17 July 2019

  • Ag futures today are mixed but little changed. Fund selling has taken a pause as the EU and GFS weather models look to end the day in disagreement on near-term precipitation in IA and northern IL this weekend. Dryness there has become a new threat to yield potential, and it is important that some amount of rain occur there prior to late July.
  • The other highlight today is market talk centred on Prevent Plant acres. Data gatherers suggest that RMA (Risk Management Agency) insurance policy and indemnity numbers as of July 15 suggest Prevent Plant in corn will be 7-8 million acres, with soybeans reaching upward of 2-3 million. USDA undersecretary Northey previously stated that USDA expects total PP acres to exceed 10 million. These have been long held estimates by the market, and we would note that FSA (Farm Service Agency) determines prevent plant data, while RMA data sets are separate. Clarity will be found via FSA’s initial prevent plant numbers in mid-August, but amid elevated PP claims, a more accurate picture of planted, failed and prevent plant acres won’t be available until October or November. Still, FSA data next month will provide a solid benchmark from which to compare NASS’s forecast. The response to talk of PP acres has been muted by overnight declines in S American corn basis and ongoing aggressive wheat offers out of the Black Sea and Northern Europe.

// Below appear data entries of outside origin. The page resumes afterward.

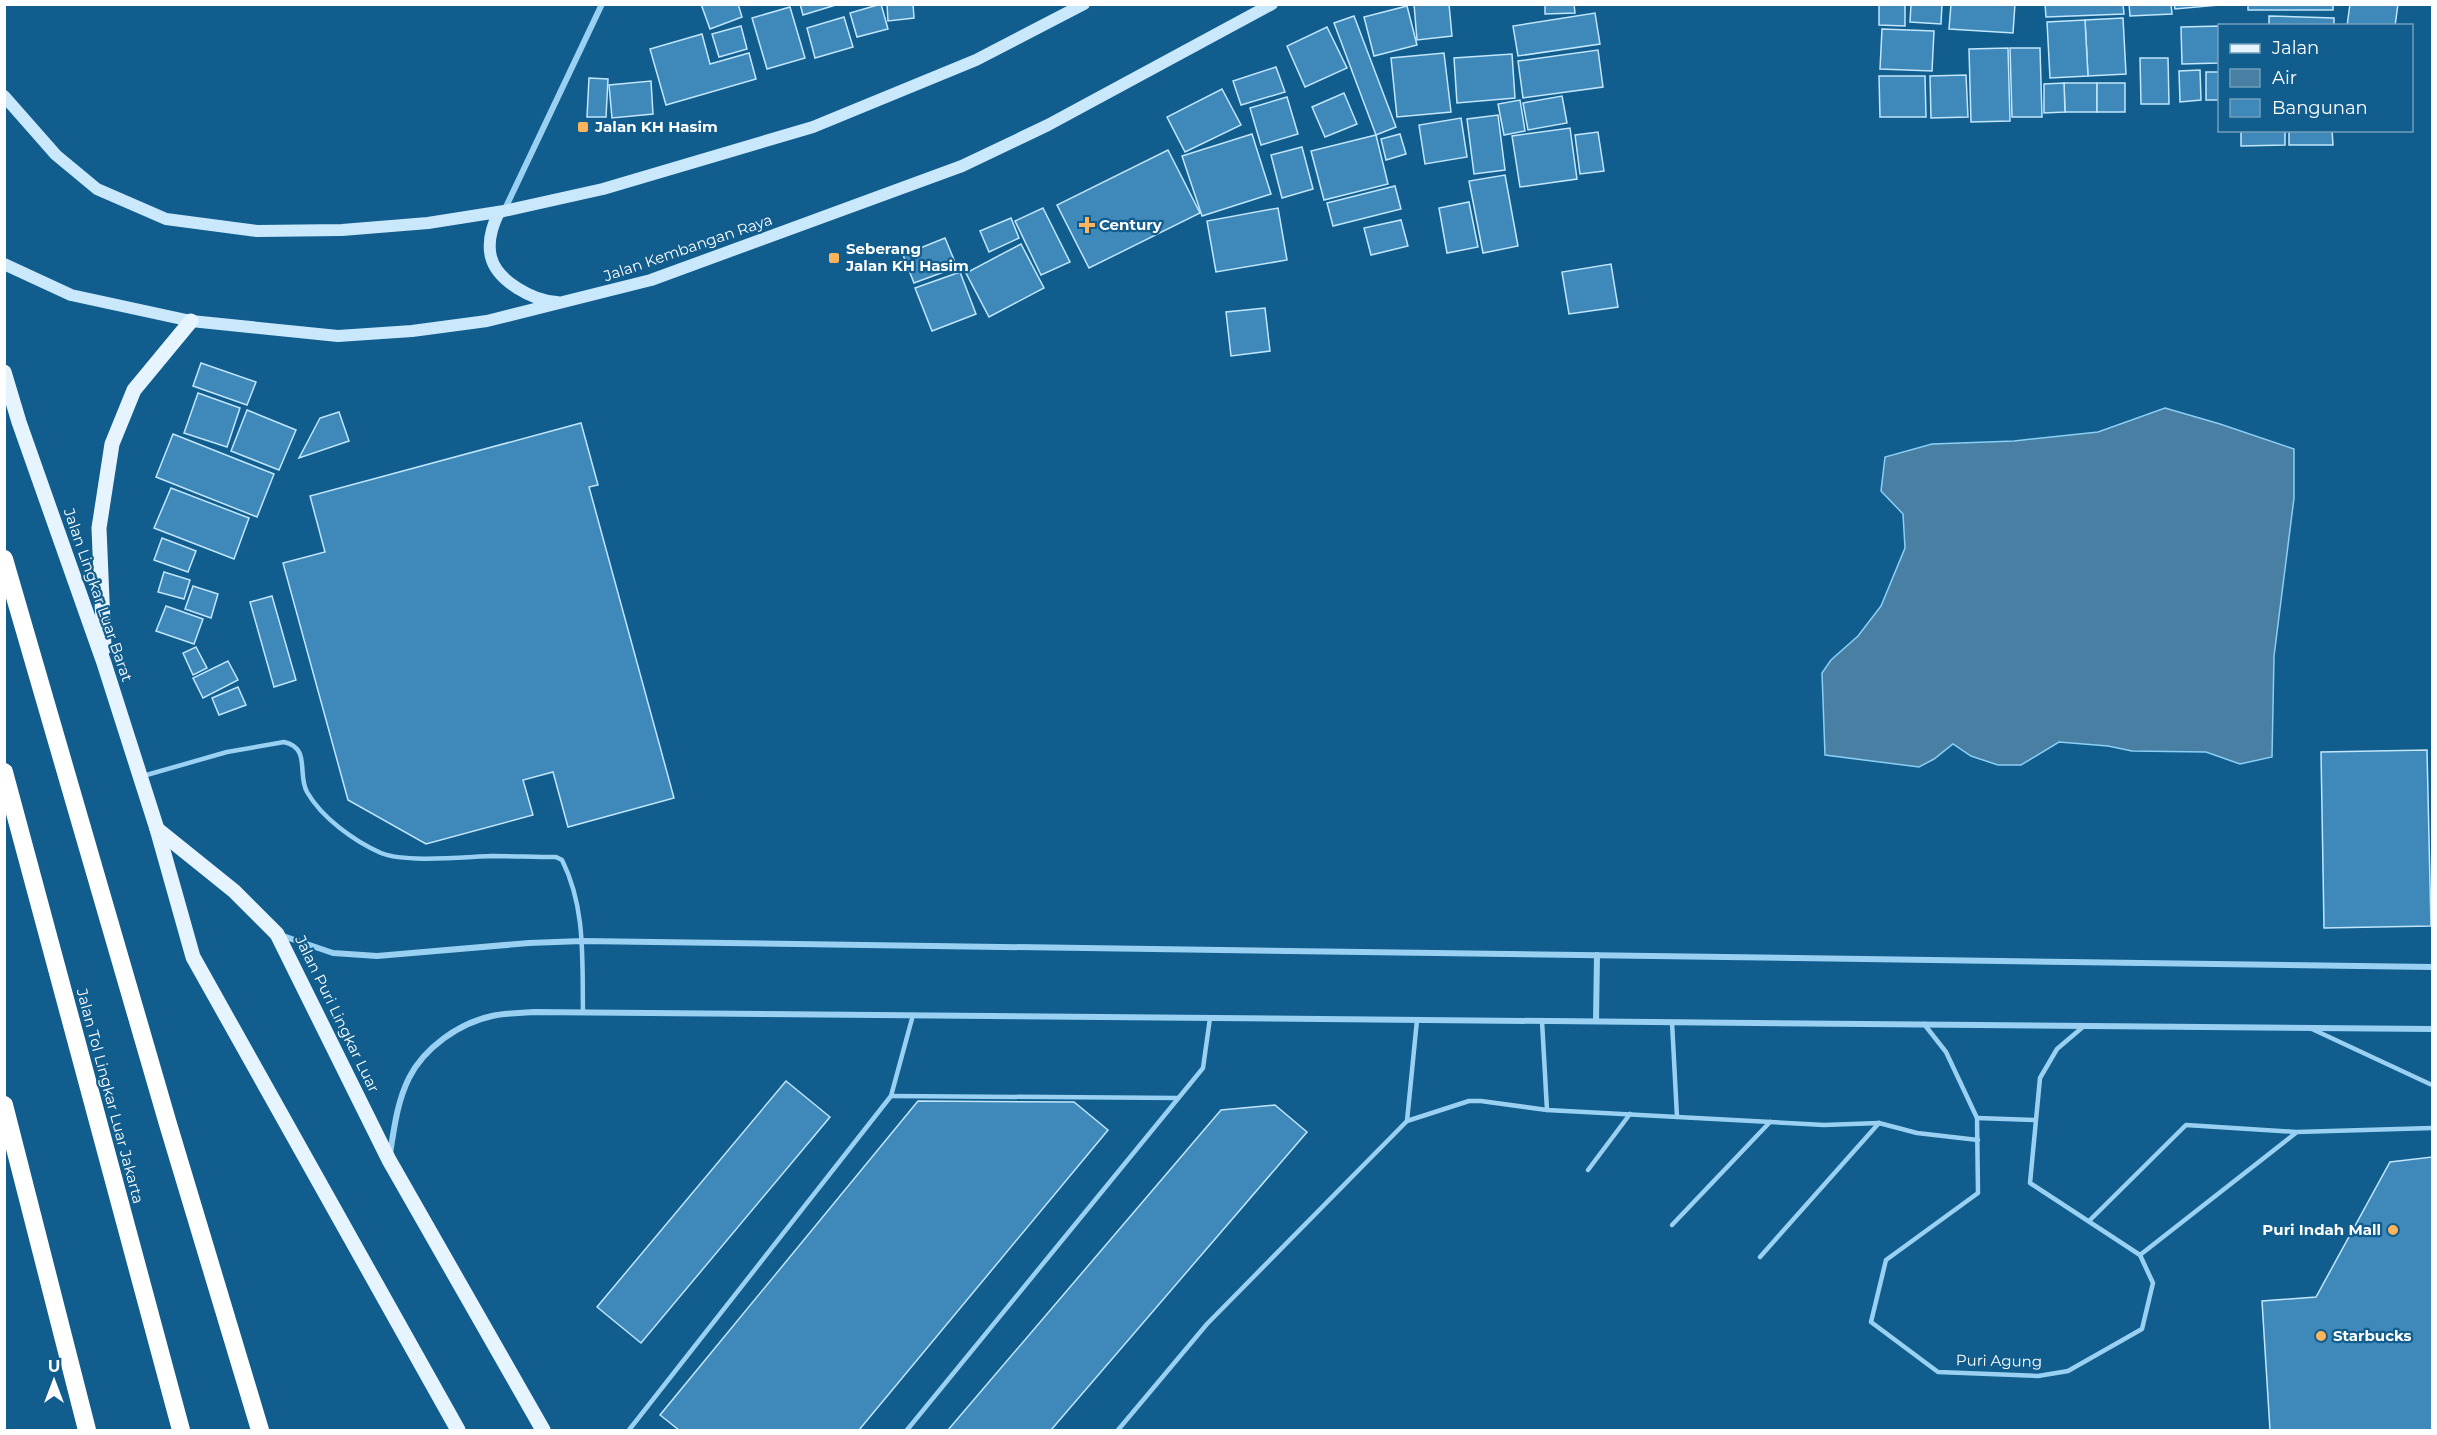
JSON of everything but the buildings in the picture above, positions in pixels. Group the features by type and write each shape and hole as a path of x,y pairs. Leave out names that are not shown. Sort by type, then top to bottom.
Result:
{"highway":[{"path":"4,559 260,1431"},
{"name":"Jalan Tol Lingkar Luar Jakarta","path":"4,772 181,1431"},
{"path":"4,1105 87,1431"}],"main road":[{"path":"4,96 56,155 97,189 166,219 258,231 342,230 428,223 501,212 603,189 813,127 976,60 1084,4"},
{"name":"Jalan Kembangan Raya","path":"4,264 71,295 191,321 338,336 412,331 487,321 651,280 962,166 1048,125 1272,4"},
{"path":"501,212 490,230 491,258 509,285 546,302 570,302"},
{"path":"104,663 99,528 112,444 134,390 191,321"},
{"name":"Jalan Lingkar Luar Barat","path":"4,372 19,422 104,663 157,829"},
{"path":"157,829 193,957 458,1431"},
{"name":"Jalan Puri Lingkar Luar","path":"157,829 234,891 277,934 389,1160 543,1431"}],"street":[{"path":"501,212 542,136 602,4"},
{"path":"277,934 333,953 378,956 529,943 582,941 2433,967"},
{"path":"1596,1021 1597,955"},
{"path":"389,1160 398,1107 410,1077 430,1051 456,1029 491,1016 533,1012 2433,1029"}],"lane":[{"path":"139,778 227,752 284,742 293,744 299,751 306,790 319,808 345,832 382,854 423,859 492,856 556,857 562,860 575,889 582,941 583,1012"},
{"path":"629,1431 891,1096 913,1015"},
{"path":"907,1431 1203,1068 1210,1017"},
{"path":"1407,1121 1417,1020"},
{"path":"1542,1021 1547,1110"},
{"path":"1672,1022 1677,1117"},
{"name":"Puri Agung","path":"1924,1024 1946,1052 1977,1118 1978,1192 1887,1260 1871,1322 1938,1372 2038,1376 2068,1371 2142,1329 2154,1283 2140,1255 2030,1183 2040,1078 2057,1049 2085,1026"},
{"path":"2310,1028 2433,1084"},
{"path":"891,1096 1178,1098"},
{"path":"1118,1431 1207,1324 1407,1121 1469,1101 1547,1110 1824,1125 1879,1124 1917,1133 1978,1140"},
{"path":"1588,1170 1630,1114"},
{"path":"1977,1118 2035,1120"},
{"path":"1672,1225 1770,1122"},
{"path":"1760,1257 1879,1124"},
{"path":"2089,1221 2186,1125 2297,1132 2433,1128"},
{"path":"2140,1255 2297,1132"}],"water":[{"path":"2165,408 2294,449 2294,498 2274,656 2272,757 2240,764 2206,752 2132,751 2108,746 2059,742 2021,765 1998,765 1971,756 1953,744 1919,767 1825,755 1822,673 1831,660 1858,636 1881,606 1905,548 1903,514 1881,491 1885,457 1932,444 2014,441 2098,432"}],"place":[{"name":"Jalan KH Hasim","path":"583,127"},
{"name":"Century","path":"1087,225"},
{"name":"Seberang Jalan KH Hasim","path":"834,258"},
{"name":"Puri Indah Mall","path":"2393,1230"},
{"name":"Starbucks","path":"2321,1336"}]}
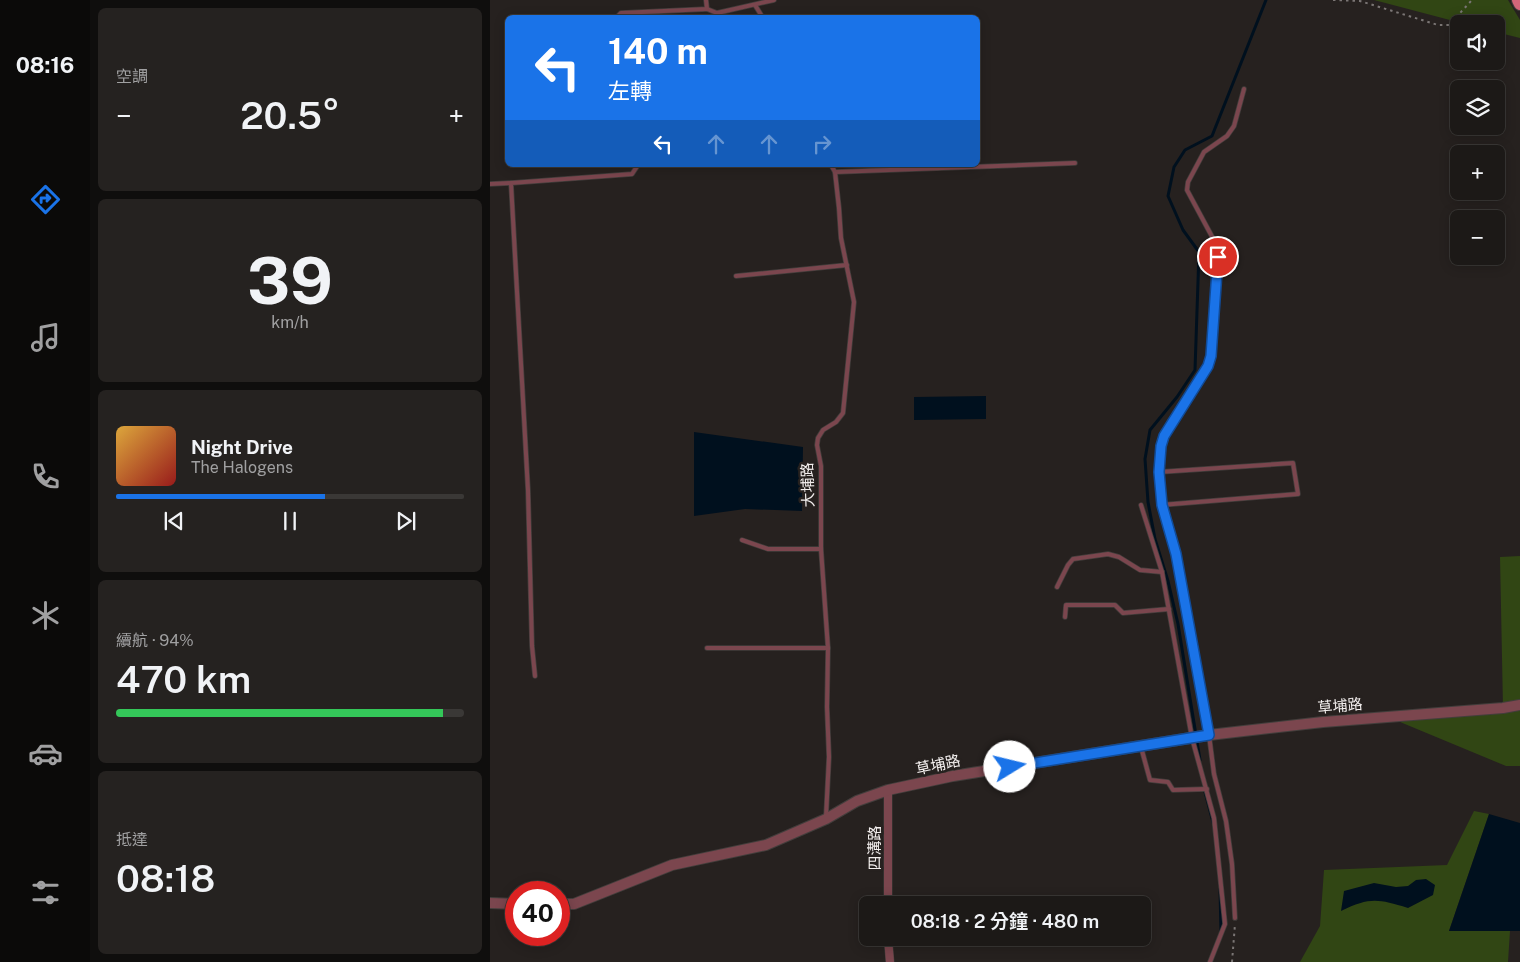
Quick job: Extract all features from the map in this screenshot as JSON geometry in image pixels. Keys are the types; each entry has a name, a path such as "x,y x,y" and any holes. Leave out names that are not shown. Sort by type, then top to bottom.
{"main road":[{"path":"1518,0 1520,4"}],"street":[{"name":"草埔路","path":"570,904 672,866 766,845 826,819 857,801 888,790 953,776 1209,735 1323,722 1503,708 1520,705"},
{"name":"四溝路","path":"888,790 888,896"},
{"path":"490,903 505,904"},
{"path":"889,946 890,962"}],"lane":[{"path":"706,0 707,9"},
{"path":"620,15 622,13 707,9 717,13 774,0"},
{"path":"755,5 761,15"},
{"path":"1235,918 1232,864 1226,821 1214,774 1209,735 1176,554 1162,505 1159,472 1161,446 1164,436 1202,378 1211,356 1218,257 1216,244 1187,190 1188,182 1204,152 1227,136 1234,126 1244,89"},
{"path":"980,167 1075,163"},
{"path":"490,184 632,174 637,167"},
{"name":"大埔路","path":"826,819 829,757 827,707 828,648 821,549 821,466 816,445 822,430 836,422 843,413 854,302 841,238 840,208 832,167"},
{"path":"834,172 968,167"},
{"path":"511,183 528,490 532,646 535,676"},
{"path":"736,276 847,265"},
{"path":"1159,472 1293,463 1298,494 1162,505"},
{"path":"1141,505 1162,572 1192,738 1214,818 1225,924 1210,962"},
{"path":"742,540 768,548 821,549"},
{"path":"1057,587 1068,565 1074,559 1100,555 1108,554 1119,557 1140,570 1162,572"},
{"path":"1065,617 1066,605 1115,605 1123,613 1169,609"},
{"path":"707,648 828,648"},
{"path":"1141,746 1150,780 1168,782 1173,790 1207,789"}],"path":[{"path":"1333,0 1360,1 1438,24 1449,25 1472,0"},
{"path":"1232,962 1235,918"}],"green space":[{"path":"1374,0 1508,0 1520,20 1520,38 1505,34 1505,15 1450,15 1450,20"},
{"path":"1520,556 1520,766 1506,766 1388,717 1503,708 1500,557"},
{"path":"1474,811 1489,814 1449,931 1510,931 1508,962 1300,962 1320,926 1324,870 1447,865"}],"water":[{"path":"986,396 986,419 914,420 914,397"},
{"path":"694,432 803,447 802,511 745,509 694,516"},
{"path":"1489,814 1520,823 1520,931 1449,931"},
{"path":"1426,879 1435,885 1433,895 1408,908 1374,901 1359,903 1341,911 1344,891 1374,883 1396,887 1408,886 1416,880"}],"waterway":[{"path":"1200,760 1178,624 1168,581 1155,539 1148,502 1145,459 1150,430 1177,397 1195,370 1199,252 1183,230 1168,196 1174,167 1185,150 1212,136 1266,0"},
{"path":"1204,788 1214,826"},
{"path":"1220,889 1221,932"}],"route":[{"path":"1010,767 1209,735 1176,554 1162,505 1159,472 1161,446 1164,436 1202,378 1211,356 1218,257"}]}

  • This week’s EIA energy report is mixed. US ethanol production through the week ending last Friday totalled 313 million gallons, vs. 308 million the prior week and unchanged from mid-July a year ago. The summer ethanol grind has been better than previously expected. However, ethanol stocks last week were up 14 million gallons to 981 million, by far a record for July. US ethanol stocks have increased a sizeable 75 million gallons in the last three weeks. There is no shortage of near-term ethanol supply. We suspect ethanol export demand continues to fall behind year-ago levels. Enlarged supplies of ethanol will weigh on price as well as spot production margins. US motor gasoline stocks were up 3.6 million barrels on the week to a 4-week high. The build in gasoline stocks has weighed on energy markets at midday.
  • Egypt’s GASC bought just one cargo of Russian wheat at $201/mt, basis fob, despite cheaper offers out of Ukraine. GASC was offered 765,000 mt of wheat between $199-210/mt, basis fob. Gulf HRW is quoted at $210-212.
  • Corn basis in Central IL on Tuesday weakened, and we hear that elevators across the Eastern Midwest are beginning to reduce bids. A close eye will be kept on the direction of E Midwest basis in the next few days.
  • The midday Central US GFS weather forecast is wetter in eastern IA and maintains widespread precipitation across IA, MN, WI and northern IL through the coming weekend. The primary theme remains a westward shift in the mean position of higher pressure ridging. The jet stream beginning next week will flow across the N Plains and into the Great Lakes. This will allow cooler/wetter air to move across the heart of the Corn Belt July 22-31. Excessive heat is still indicated across the whole of the Central US into Saturday.
  • The supply-driven rally began 10 weeks ago. Another shock is needed to form new seasonal highs. This may come in the form of NASS’s August crop report, but the market has been disappointed in the lack of follow-through in world grain markets. A more favourable US weather pattern lies ahead.